• [Rendered page images]:

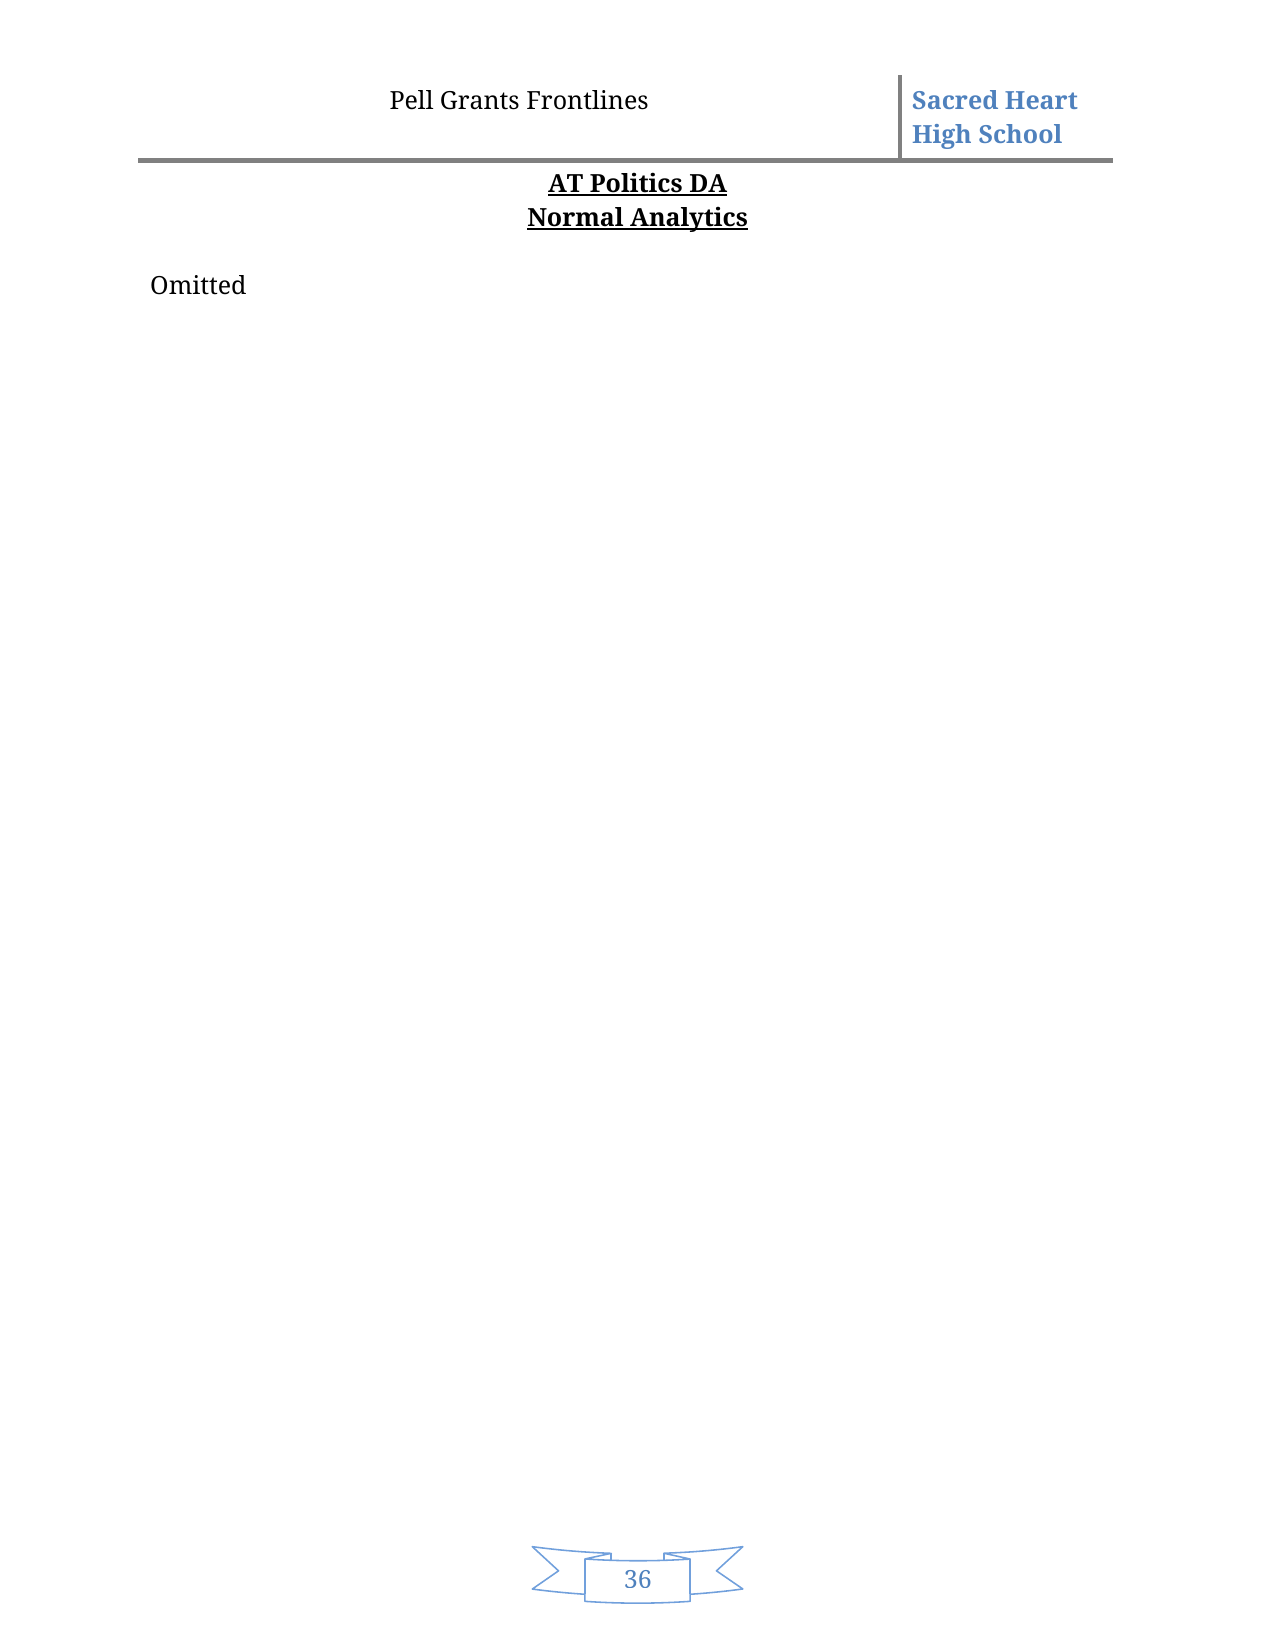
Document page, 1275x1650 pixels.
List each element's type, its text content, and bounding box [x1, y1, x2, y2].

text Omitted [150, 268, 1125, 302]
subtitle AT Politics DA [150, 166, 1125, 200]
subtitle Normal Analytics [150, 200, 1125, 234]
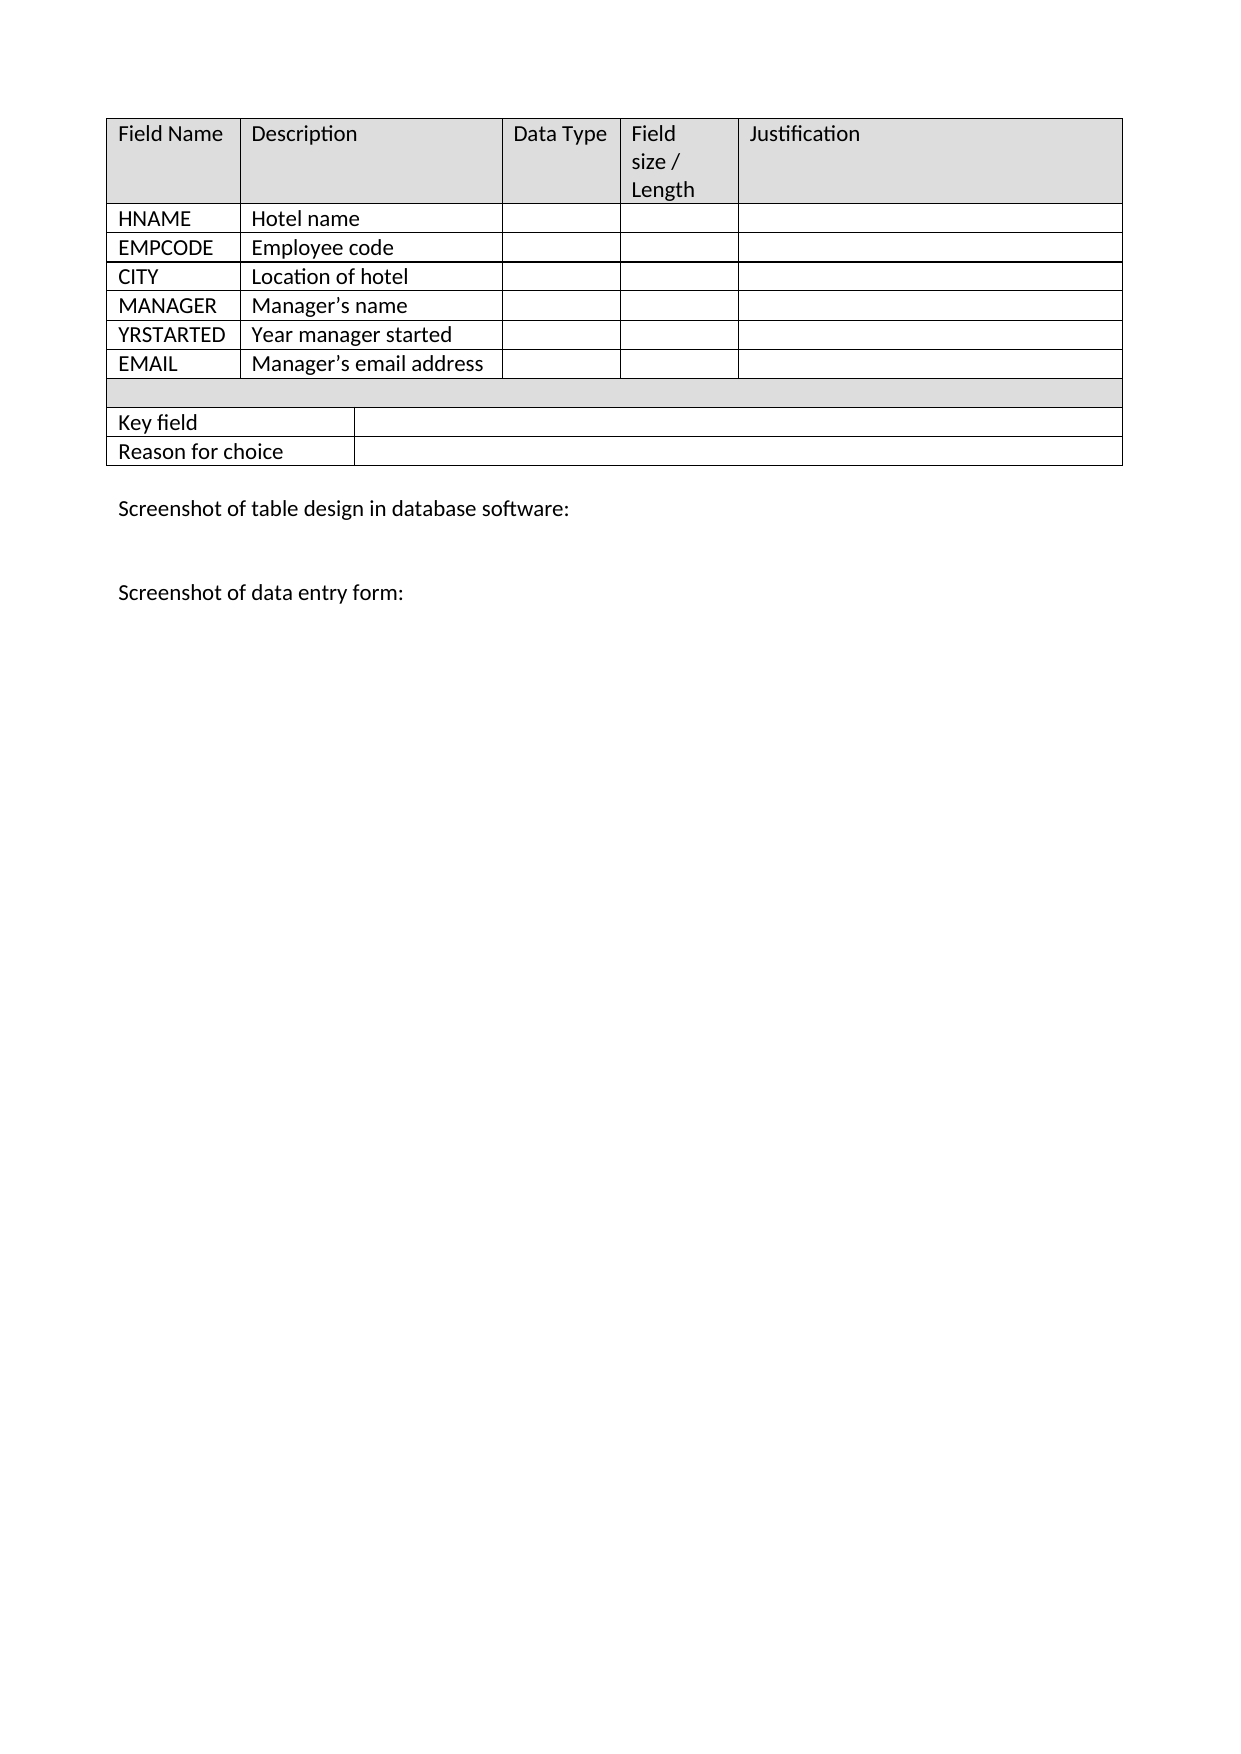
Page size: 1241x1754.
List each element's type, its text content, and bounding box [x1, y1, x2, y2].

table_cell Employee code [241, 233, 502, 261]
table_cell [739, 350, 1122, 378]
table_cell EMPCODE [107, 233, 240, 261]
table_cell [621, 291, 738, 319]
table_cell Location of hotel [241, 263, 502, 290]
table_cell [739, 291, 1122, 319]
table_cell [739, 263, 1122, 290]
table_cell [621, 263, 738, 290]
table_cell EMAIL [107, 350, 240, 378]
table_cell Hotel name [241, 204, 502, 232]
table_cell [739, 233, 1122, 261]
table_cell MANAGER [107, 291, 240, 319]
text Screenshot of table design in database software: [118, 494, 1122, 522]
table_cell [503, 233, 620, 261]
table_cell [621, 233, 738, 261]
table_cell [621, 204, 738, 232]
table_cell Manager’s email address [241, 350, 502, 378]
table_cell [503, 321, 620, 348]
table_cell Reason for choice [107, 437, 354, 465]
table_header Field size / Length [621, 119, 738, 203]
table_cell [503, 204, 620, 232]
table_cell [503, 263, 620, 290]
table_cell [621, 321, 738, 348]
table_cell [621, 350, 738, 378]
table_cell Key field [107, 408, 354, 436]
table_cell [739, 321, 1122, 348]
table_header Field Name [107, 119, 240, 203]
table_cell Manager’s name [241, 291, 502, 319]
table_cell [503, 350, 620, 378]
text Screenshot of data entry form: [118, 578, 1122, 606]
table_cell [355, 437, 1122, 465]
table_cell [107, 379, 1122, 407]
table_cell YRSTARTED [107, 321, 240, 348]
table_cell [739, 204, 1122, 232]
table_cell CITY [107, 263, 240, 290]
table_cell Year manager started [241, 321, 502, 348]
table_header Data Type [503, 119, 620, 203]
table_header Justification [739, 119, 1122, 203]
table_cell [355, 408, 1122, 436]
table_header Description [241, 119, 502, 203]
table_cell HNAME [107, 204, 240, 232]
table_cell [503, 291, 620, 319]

• [Exercise goal]: Starting with the first line of the data, transcribe every line exactly through the one containing "Page size: 1241x1754.". No pictures go in.

• [Solution to the problem]:
Document page, 1275x1650 pixels.
List each element's type, its text content, and bounding box [x1, y1, x2, y2].

text Omitted [150, 268, 1125, 302]
subtitle AT Politics DA [150, 166, 1125, 200]
subtitle Normal Analytics [150, 200, 1125, 234]
Page size: 1241x1754.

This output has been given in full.